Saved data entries
=== Section Start ===
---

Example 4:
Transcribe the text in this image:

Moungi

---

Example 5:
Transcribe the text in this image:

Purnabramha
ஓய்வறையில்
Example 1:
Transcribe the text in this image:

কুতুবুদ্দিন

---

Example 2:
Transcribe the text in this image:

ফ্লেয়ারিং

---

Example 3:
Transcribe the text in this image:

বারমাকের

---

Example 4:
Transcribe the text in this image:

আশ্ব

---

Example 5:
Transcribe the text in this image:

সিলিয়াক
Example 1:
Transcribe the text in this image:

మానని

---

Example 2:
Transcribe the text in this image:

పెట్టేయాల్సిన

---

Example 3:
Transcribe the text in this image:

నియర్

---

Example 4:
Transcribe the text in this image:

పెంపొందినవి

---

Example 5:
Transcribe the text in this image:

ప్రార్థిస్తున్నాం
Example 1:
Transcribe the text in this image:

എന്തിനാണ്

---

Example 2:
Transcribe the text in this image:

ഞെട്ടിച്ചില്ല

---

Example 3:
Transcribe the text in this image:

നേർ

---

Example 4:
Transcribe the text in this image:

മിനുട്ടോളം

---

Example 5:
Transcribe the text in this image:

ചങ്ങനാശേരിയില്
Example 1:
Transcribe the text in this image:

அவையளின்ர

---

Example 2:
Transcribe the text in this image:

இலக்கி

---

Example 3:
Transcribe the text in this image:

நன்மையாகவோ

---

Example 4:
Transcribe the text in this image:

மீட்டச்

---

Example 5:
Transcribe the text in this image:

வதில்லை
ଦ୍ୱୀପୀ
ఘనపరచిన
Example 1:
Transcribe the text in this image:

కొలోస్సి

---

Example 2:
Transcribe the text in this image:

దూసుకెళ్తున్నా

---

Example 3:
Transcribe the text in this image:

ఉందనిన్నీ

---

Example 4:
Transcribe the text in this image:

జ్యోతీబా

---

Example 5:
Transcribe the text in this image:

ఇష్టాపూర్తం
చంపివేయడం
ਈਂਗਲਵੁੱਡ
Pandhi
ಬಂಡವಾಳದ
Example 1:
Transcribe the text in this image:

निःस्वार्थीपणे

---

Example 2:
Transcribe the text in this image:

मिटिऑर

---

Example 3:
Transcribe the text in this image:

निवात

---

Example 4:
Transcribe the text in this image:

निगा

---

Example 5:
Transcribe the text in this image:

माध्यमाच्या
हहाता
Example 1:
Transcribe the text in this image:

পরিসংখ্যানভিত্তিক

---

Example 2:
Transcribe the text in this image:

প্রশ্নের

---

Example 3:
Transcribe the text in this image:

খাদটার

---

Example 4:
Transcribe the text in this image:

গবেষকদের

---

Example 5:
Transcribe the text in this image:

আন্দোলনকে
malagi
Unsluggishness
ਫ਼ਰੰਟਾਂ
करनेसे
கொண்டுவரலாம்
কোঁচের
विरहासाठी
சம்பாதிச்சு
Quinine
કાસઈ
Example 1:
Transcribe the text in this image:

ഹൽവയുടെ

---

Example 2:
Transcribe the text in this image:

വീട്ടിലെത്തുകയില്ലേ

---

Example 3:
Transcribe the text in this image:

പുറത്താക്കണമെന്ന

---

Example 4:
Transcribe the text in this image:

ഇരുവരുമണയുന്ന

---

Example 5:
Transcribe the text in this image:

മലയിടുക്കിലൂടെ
=== Section End ===
Prompt:
In full and without error, retype the entries above.

Answer section:
---

Example 4:
Transcribe the text in this image:

Moungi

---

Example 5:
Transcribe the text in this image:

Purnabramha
ஓய்வறையில்
Example 1:
Transcribe the text in this image:

কুতুবুদ্দিন

---

Example 2:
Transcribe the text in this image:

ফ্লেয়ারিং

---

Example 3:
Transcribe the text in this image:

বারমাকের

---

Example 4:
Transcribe the text in this image:

আশ্ব

---

Example 5:
Transcribe the text in this image:

সিলিয়াক
Example 1:
Transcribe the text in this image:

మానని

---

Example 2:
Transcribe the text in this image:

పెట్టేయాల్సిన

---

Example 3:
Transcribe the text in this image:

నియర్

---

Example 4:
Transcribe the text in this image:

పెంపొందినవి

---

Example 5:
Transcribe the text in this image:

ప్రార్థిస్తున్నాం
Example 1:
Transcribe the text in this image:

എന്തിനാണ്

---

Example 2:
Transcribe the text in this image:

ഞെട്ടിച്ചില്ല

---

Example 3:
Transcribe the text in this image:

നേർ

---

Example 4:
Transcribe the text in this image:

മിനുട്ടോളം

---

Example 5:
Transcribe the text in this image:

ചങ്ങനാശേരിയില്
Example 1:
Transcribe the text in this image:

அவையளின்ர

---

Example 2:
Transcribe the text in this image:

இலக்கி

---

Example 3:
Transcribe the text in this image:

நன்மையாகவோ

---

Example 4:
Transcribe the text in this image:

மீட்டச்

---

Example 5:
Transcribe the text in this image:

வதில்லை
ଦ୍ୱୀପୀ
ఘనపరచిన
Example 1:
Transcribe the text in this image:

కొలోస్సి

---

Example 2:
Transcribe the text in this image:

దూసుకెళ్తున్నా

---

Example 3:
Transcribe the text in this image:

ఉందనిన్నీ

---

Example 4:
Transcribe the text in this image:

జ్యోతీబా

---

Example 5:
Transcribe the text in this image:

ఇష్టాపూర్తం
చంపివేయడం
ਈਂਗਲਵੁੱਡ
Pandhi
ಬಂಡವಾಳದ
Example 1:
Transcribe the text in this image:

निःस्वार्थीपणे

---

Example 2:
Transcribe the text in this image:

मिटिऑर

---

Example 3:
Transcribe the text in this image:

निवात

---

Example 4:
Transcribe the text in this image:

निगा

---

Example 5:
Transcribe the text in this image:

माध्यमाच्या
हहाता
Example 1:
Transcribe the text in this image:

পরিসংখ্যানভিত্তিক

---

Example 2:
Transcribe the text in this image:

প্রশ্নের

---

Example 3:
Transcribe the text in this image:

খাদটার

---

Example 4:
Transcribe the text in this image:

গবেষকদের

---

Example 5:
Transcribe the text in this image:

আন্দোলনকে
malagi
Unsluggishness
ਫ਼ਰੰਟਾਂ
करनेसे
கொண்டுவரலாம்
কোঁচের
विरहासाठी
சம்பாதிச்சு
Quinine
કાસઈ
Example 1:
Transcribe the text in this image:

ഹൽവയുടെ

---

Example 2:
Transcribe the text in this image:

വീട്ടിലെത്തുകയില്ലേ

---

Example 3:
Transcribe the text in this image:

പുറത്താക്കണമെന്ന

---

Example 4:
Transcribe the text in this image:

ഇരുവരുമണയുന്ന

---

Example 5:
Transcribe the text in this image:

മലയിടുക്കിലൂടെ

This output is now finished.